Action item
Pull out every line with the word "realmente" from the entries below.

Collected data
>>
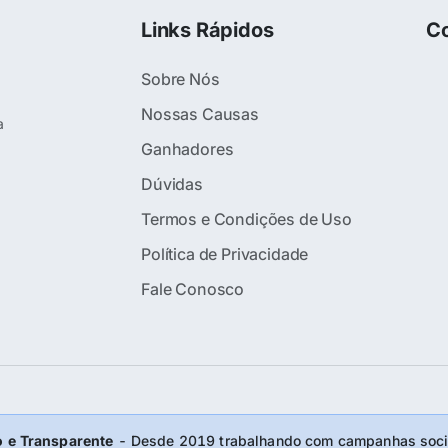
Links Rápidos
Co
Sobre Nós
Nossas Causas
a
Ganhadores
Dúvidas
Termos e Condições de Uso
Política de Privacidade
Fale Conosco
 e Transparente
- Desde 2019 trabalhando com campanhas socia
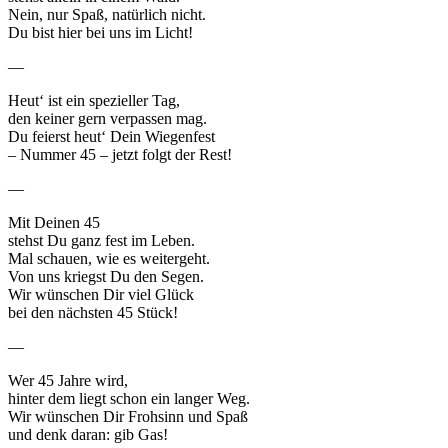
Nein, nur Spaß, natürlich nicht.
Du bist hier bei uns im Licht!
—
Heut‘ ist ein spezieller Tag,
den keiner gern verpassen mag.
Du feierst heut‘ Dein Wiegenfest
– Nummer 45 – jetzt folgt der Rest!
—
Mit Deinen 45
stehst Du ganz fest im Leben.
Mal schauen, wie es weitergeht.
Von uns kriegst Du den Segen.
Wir wünschen Dir viel Glück
bei den nächsten 45 Stück!
—
Wer 45 Jahre wird,
hinter dem liegt schon ein langer Weg.
Wir wünschen Dir Frohsinn und Spaß
und denk daran: gib Gas!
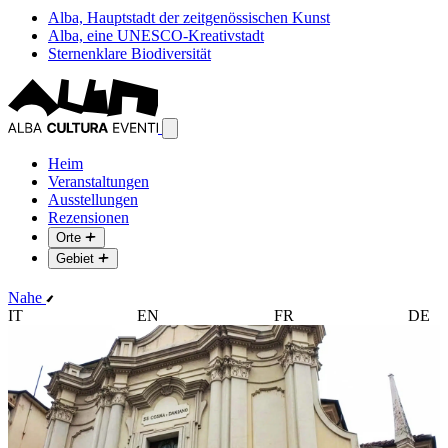
Alba, Hauptstadt der zeitgenössischen Kunst
Alba, eine UNESCO-Kreativstadt
Sternenklare Biodiversität
Heim
Veranstaltungen
Ausstellungen
Rezensionen
Orte
Gebiet
Nahe
IT
EN
FR
DE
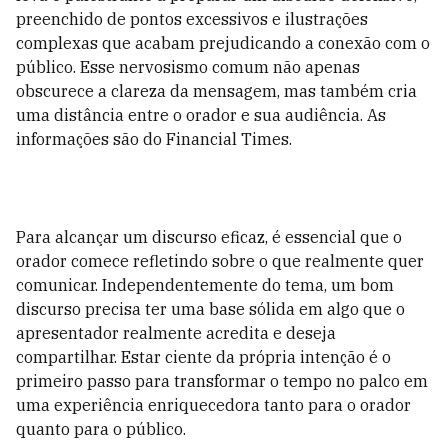
preenchido de pontos excessivos e ilustrações
complexas que acabam prejudicando a conexão com o
público. Esse nervosismo comum não apenas
obscurece a clareza da mensagem, mas também cria
uma distância entre o orador e sua audiência. As
informações são do Financial Times.
Para alcançar um discurso eficaz, é essencial que o
orador comece refletindo sobre o que realmente quer
comunicar. Independentemente do tema, um bom
discurso precisa ter uma base sólida em algo que o
apresentador realmente acredita e deseja
compartilhar. Estar ciente da própria intenção é o
primeiro passo para transformar o tempo no palco em
uma experiência enriquecedora tanto para o orador
quanto para o público.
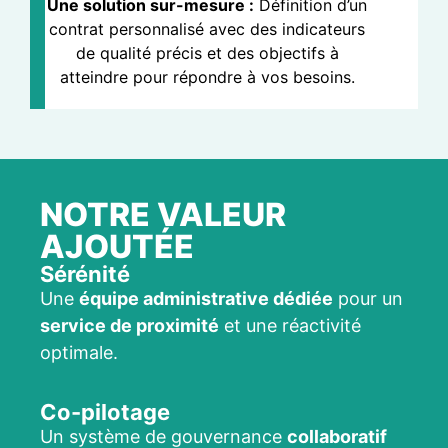
Une solution sur-mesure :
Définition d’un
contrat personnalisé avec des indicateurs
de qualité précis et des objectifs à
atteindre pour répondre à vos besoins.
NOTRE VALEUR
AJOUTÉE
Sérénité
Une
équipe administrative dédiée
pour un
service de proximité
et une réactivité
optimale.
Co-pilotage
Un système de gouvernance
collaboratif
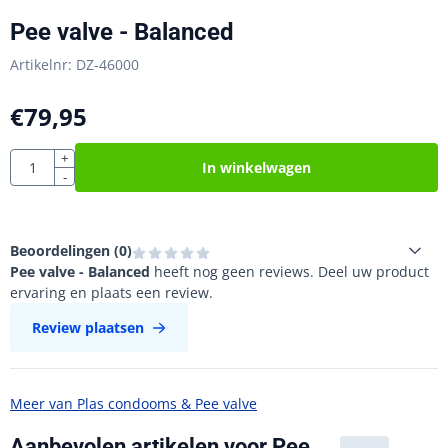
Pee valve - Balanced
Artikelnr:
DZ-46000
€
79,95
Aantal
+
In winkelwagen
-
Beoordelingen (
0
)
Pee valve - Balanced
heeft nog geen reviews. Deel uw product
ervaring en plaats een review.
Review plaatsen
Meer van Plas condooms & Pee valve
Aanbevolen artikelen voor
Pee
<<
Solution
orador comece refletindo sobre o que realmente quer
apresentador realmente acredita e deseja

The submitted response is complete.